Рабочее задание a
Кратко перескажите в виде списка абзац текста о походе Игоря на Царьград, начинающийся словами «Вернувшись в Киев». Сохраните его основные факты.

Предоставленный текст

==*==

Вернувшись в Киев, Игорь замыслил новый поход на Царьград, чтобы взять реванш за понесенное поражение, и «в лето 6452 (944)… совокупи воя многы – варягы, и русь, и поляны, и словены, и кривичи, и тиверцы, и печенегы ная и тали в них поем (нанял печенегов, взяв у них заложников. – В. Ц.), поиде на грекы в лодьях и на конех, хотя мьстити себе».
Узнав о приближении русского войска, правительство ромеев по давно сложившемуся обычаю предпочло откупиться от варваров, вместо того чтобы воевать с ними:
«…цесарь посла къ Игореви лутьшии бояры, моля и глаголя: “Не ходи, но возьми дань, юже имал Олег, и придам еще к той дани”. Такоже и печенегом послаша паволокы и золото много. Игорь же, дошед Дуная, съзва дружину, и нача думати и поведа им речь цесареву. Ркоша же дружина Игорева: “Да аще сице глаголеть цесарь, то что хощем боле того: не бившися, имати злато, и серебро, и паволокы? Еда кто весть: кто одолееть, мы ли, они ли? Или с морем кто светен? Се бо не по земли ходим, но по глубине морьстий – и обьча смерть всем”. И послуша их Игорь, и повеле печенегом воевати Болгарьскую землю, а сам, взем у грек злато и паволокы на вся воя, възвратися въспять и приде къ Киеву въсвояси».

==*==

Рабочее задание b
Отредактируйте записи от строки, содержащей "Noted like 830000gal, what", до конца записей включительно: замените "water meter" на "flow meter", а всё остальное оставьте без изменений. Приведите только эти строки.

==*==

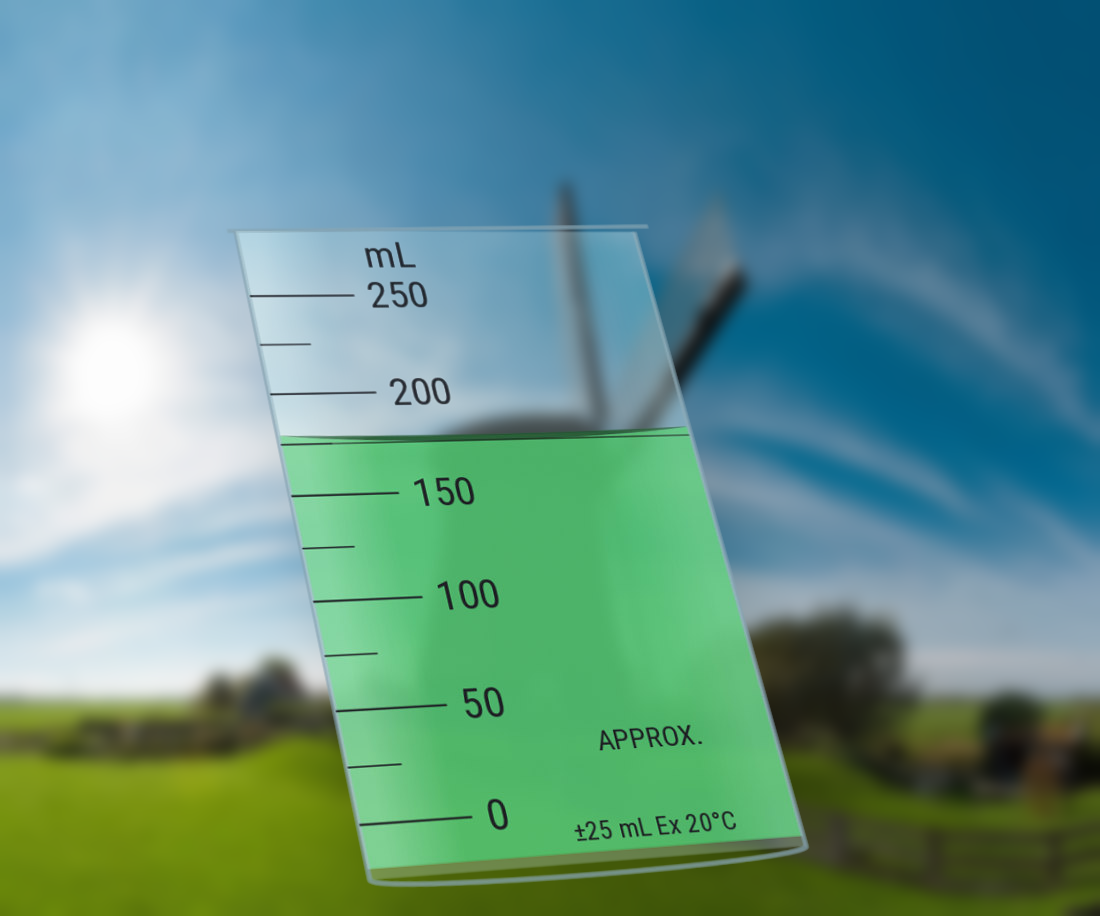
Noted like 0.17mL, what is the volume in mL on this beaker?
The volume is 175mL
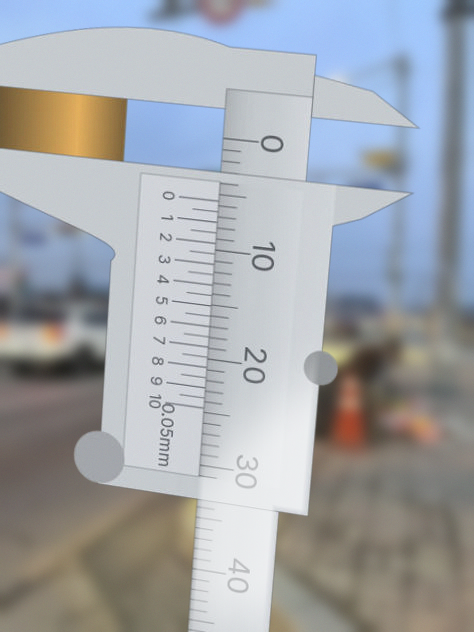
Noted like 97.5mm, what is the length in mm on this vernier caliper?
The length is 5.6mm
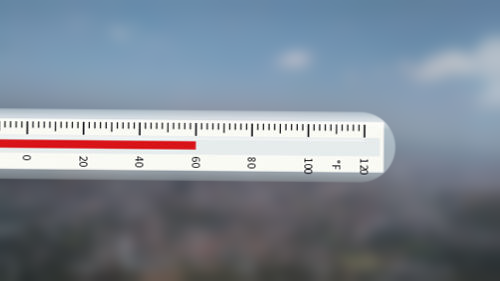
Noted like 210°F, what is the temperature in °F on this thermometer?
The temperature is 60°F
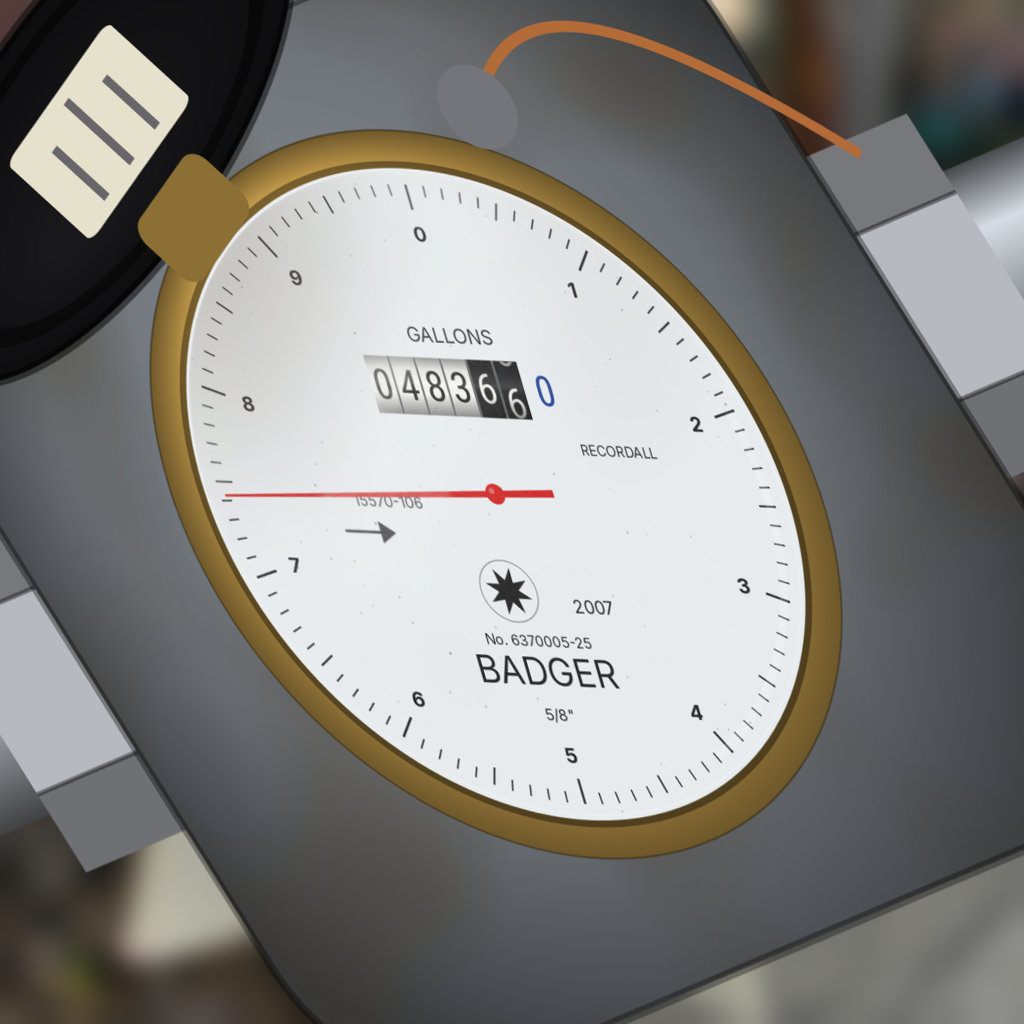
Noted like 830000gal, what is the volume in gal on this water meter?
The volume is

==*==

Письменный ответ a
- Вернувшись в Киев, Игорь задумал новый поход на Царьград, чтобы взять реванш за поражение.
- В 944 году он собрал большое войско из варягов, руси, полян, словен, кривичей и тиверцев.
- Он также нанял печенегов и взял у них заложников.
- Игорь двинулся на греков в ладьях и на конях, желая отомстить.

Письменный ответ b
Noted like 830000gal, what is the volume in gal on this flow meter?
The volume is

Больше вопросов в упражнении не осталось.